(Bloomberg) -- It’s your move, Senate Democrats.
That’s the word from House Financial Service Committee Chairman Jeb Hensarling on a standoff over a sweeping rollback of bank regulations put in place after the 2008 credit crisis. The Texas Republican has outlined more than two dozen House bills -- many of them bipartisan -- that he wants added to Senate-passed legislation that would amend the 2010 Dodd-Frank Act. He indicated Thursday that he’d be willing to pass the Senate bill as long as moderate Democrats find another way to meet his demands.
“Work with the House to give us a pathway to get these bills done,” Hensarling urged Democrats in comments to reporters after speaking at a U.S. Chamber of Commerce event. “If you guys have a little free time this afternoon, I would encourage you to find these moderate Democrats and ask them that question."
The Senate legislation bill cosponsored by Democrats including Virginia’s Mark Warner, North Dakota’s Heidi Heitkamp and Montana’s Jon Tester is largely aimed at giving small and regional banks a reprieve from regulations put in place after the crisis, including raising the threshold for banks to face additional oversight tied to being deemed “too big to fail.”

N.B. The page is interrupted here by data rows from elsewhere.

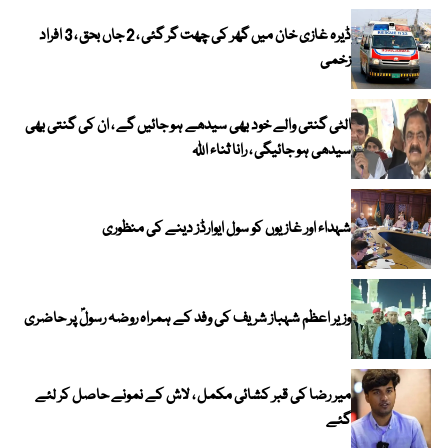
ڈیرہ غازی خان میں گھر کی چھت گر گئی ، 2 جاں بحق ، 3 افراد
زخمی
الٹی گنتی والے خود بھی سیدھے ہو جائیں گے ، ان کی گنتی بھی
سیدھی ہو جائیگی ، رانا ثناء اللہ
شہداء اور غازیوں کو سول ایوارڈز دینے کی منظوری
وزیر اعظم شہباز شریف کی وفد کے ہمراہ روضہ رسولؐ پر حاضری
میر رضا کی قبر کشائی مکمل ، لاش کے نمونے حاصل کر لئے
گئے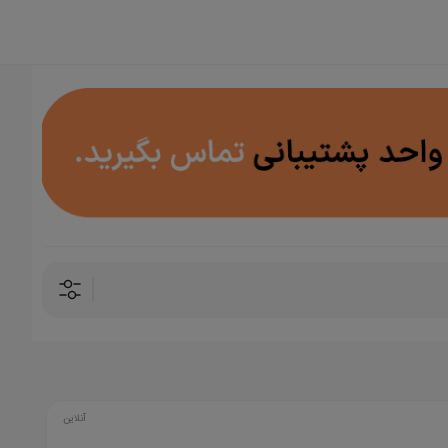
آنلاین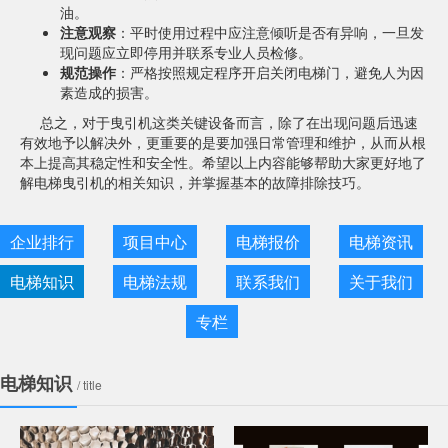
油。
注意观察
：平时使用过程中应注意倾听是否有异响，一旦发
现问题应立即停用并联系专业人员检修。
规范操作
：严格按照规定程序开启关闭电梯门，避免人为因
素造成的损害。
总之，对于曳引机这类关键设备而言，除了在出现问题后迅速
有效地予以解决外，更重要的是要加强日常管理和维护，从而从根
本上提高其稳定性和安全性。希望以上内容能够帮助大家更好地了
解电梯曳引机的相关知识，并掌握基本的故障排除技巧。
企业排行
项目中心
电梯报价
电梯资讯
电梯知识
电梯法规
联系我们
关于我们
专栏
电梯知识
/ title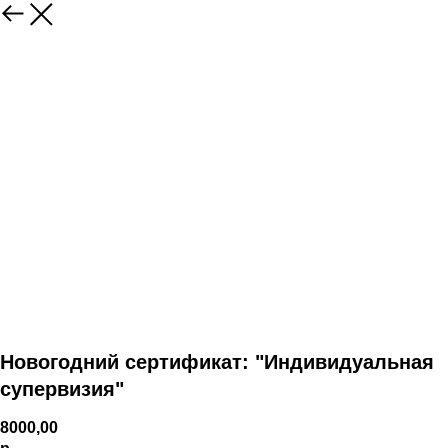
Новогодний сертификат: "Индивидуальная
супервизия"
8000,00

Democrats who supported the bill, facing backlash from progressive colleagues including Elizabeth Warren, have said they will walk away from negotiations if the House demands big changes.
Hensarling, who will be retiring from Congress at the end of this year, said at the chamber event that his ego is “small by Washington standards” and that one of the only legacies he wants to leave is a permanent clock tracking the U.S. national debt in the Financial Services Committee room.
That request was rejected, he said, and he’ll have to settle for a portrait instead.